Sunday, January 20, 2013

Telecom to look at renewables

Diesel prices have nearly tripled in the past twelve years in India, and is expected to increase further with diesel deregulation. One of the direct hits of this will be on the mobile industry which uses diesel to power its towers.

The Indian telecom industry consumed an estimated 3.2 billion liters of diesel in 2011, and the amount could rise to six billion liters by 2020, according to Greenpeace India. Enforcement of new regulation that requires use of renewable energy instead of diesel would save more than 540 million liters of diesel annually and cut about nine million tons of carbon emissions by 2015.

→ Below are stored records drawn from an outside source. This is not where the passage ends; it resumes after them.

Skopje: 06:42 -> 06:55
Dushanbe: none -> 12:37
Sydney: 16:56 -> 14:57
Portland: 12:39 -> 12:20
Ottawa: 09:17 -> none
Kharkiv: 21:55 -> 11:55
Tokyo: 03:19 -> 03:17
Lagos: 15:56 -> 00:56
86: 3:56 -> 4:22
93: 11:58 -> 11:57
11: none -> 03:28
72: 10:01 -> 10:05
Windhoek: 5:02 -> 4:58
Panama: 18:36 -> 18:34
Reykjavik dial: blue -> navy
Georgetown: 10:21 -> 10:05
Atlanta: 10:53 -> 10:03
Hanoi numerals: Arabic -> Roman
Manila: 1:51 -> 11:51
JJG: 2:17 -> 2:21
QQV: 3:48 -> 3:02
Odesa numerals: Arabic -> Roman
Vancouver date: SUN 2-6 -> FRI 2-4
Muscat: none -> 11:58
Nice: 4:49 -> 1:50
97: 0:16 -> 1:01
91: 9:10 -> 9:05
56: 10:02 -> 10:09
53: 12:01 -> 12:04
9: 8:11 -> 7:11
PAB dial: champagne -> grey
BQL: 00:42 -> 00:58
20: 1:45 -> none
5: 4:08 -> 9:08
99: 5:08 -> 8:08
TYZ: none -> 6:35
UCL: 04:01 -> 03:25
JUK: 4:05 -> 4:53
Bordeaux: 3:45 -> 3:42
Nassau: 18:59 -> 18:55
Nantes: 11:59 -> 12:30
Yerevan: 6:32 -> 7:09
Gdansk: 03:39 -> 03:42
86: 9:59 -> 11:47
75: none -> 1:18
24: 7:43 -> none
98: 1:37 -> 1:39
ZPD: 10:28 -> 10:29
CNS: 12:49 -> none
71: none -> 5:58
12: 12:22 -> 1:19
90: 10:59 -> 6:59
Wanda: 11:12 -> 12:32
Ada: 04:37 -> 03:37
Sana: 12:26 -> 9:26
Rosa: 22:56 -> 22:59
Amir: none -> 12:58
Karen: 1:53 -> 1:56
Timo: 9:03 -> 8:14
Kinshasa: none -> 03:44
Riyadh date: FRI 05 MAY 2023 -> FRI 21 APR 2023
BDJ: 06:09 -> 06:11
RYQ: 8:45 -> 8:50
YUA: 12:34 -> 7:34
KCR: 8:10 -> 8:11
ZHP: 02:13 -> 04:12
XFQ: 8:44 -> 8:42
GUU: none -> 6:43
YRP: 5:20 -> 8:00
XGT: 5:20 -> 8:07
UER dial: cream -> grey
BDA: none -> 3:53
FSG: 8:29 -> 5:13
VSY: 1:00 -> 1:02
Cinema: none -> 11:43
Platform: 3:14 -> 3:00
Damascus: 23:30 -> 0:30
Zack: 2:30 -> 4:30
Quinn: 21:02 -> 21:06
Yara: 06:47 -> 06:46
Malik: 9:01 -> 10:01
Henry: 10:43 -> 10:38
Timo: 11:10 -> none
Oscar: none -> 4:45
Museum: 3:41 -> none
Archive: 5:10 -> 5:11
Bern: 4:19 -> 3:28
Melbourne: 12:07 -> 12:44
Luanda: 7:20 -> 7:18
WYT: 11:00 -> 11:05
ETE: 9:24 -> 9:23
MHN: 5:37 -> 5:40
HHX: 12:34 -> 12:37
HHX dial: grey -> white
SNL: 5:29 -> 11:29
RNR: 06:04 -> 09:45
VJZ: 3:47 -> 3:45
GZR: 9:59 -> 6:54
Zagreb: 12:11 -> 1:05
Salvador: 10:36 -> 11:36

In India, which has about 400,000 base stations, the government has mandated that 50 percent of rural sites be powered by renewables by 2015. The decision comes as the Indian government, which heavily subsidizes diesel, looks to lessen the country’s reliance on foreign oil and reduce greenhouse gas emissions. By 2020 75 percent of rural and 33 percent of urban stations will need to run on alternative energy.

There are about five million cell phone towers worldwide, 640,000 of which aren’t connected to an electrical grid and largely run on diesel power. One study estimated that 75,000 new off-grid towers would be established in 2012 alone.
Today, solar installations with battery backups are more expensive to install upfront, but the yearly operational expenditure is far lower, recouping the investment in about two to four years. The current annual cost to run a diesel generator for a base station is about $14,510 in India, compared with $8,215 for solar with battery backup. By 2020 the annual cost of using diesel is expected to be more than $20,000 whereas the cost of solar and batteries will likely fall to less than $5,500.

Renewable options also become much more viable as the amount of energy needed to power base stations is reduced. Most of the energy is used by the radio to transmit and receive cell-phone signals. On the low end, a tower that runs all the time uses about the same energy annually as an average U.S. household. Many of the off-grid stations, however, use closer to five kW, according to Pike Research, a market research firm that covers global clean-tech markets.

Globally, the focus is on efficiency and low-power components, especially as bandwidth requirements strain networks. Lowering the energy needs of base stations could also help spur the adoption of renewables.
If the architecture of mobile networks moves to smaller, more distributed small cells, renewable power could be more attractive in developed and developing countries.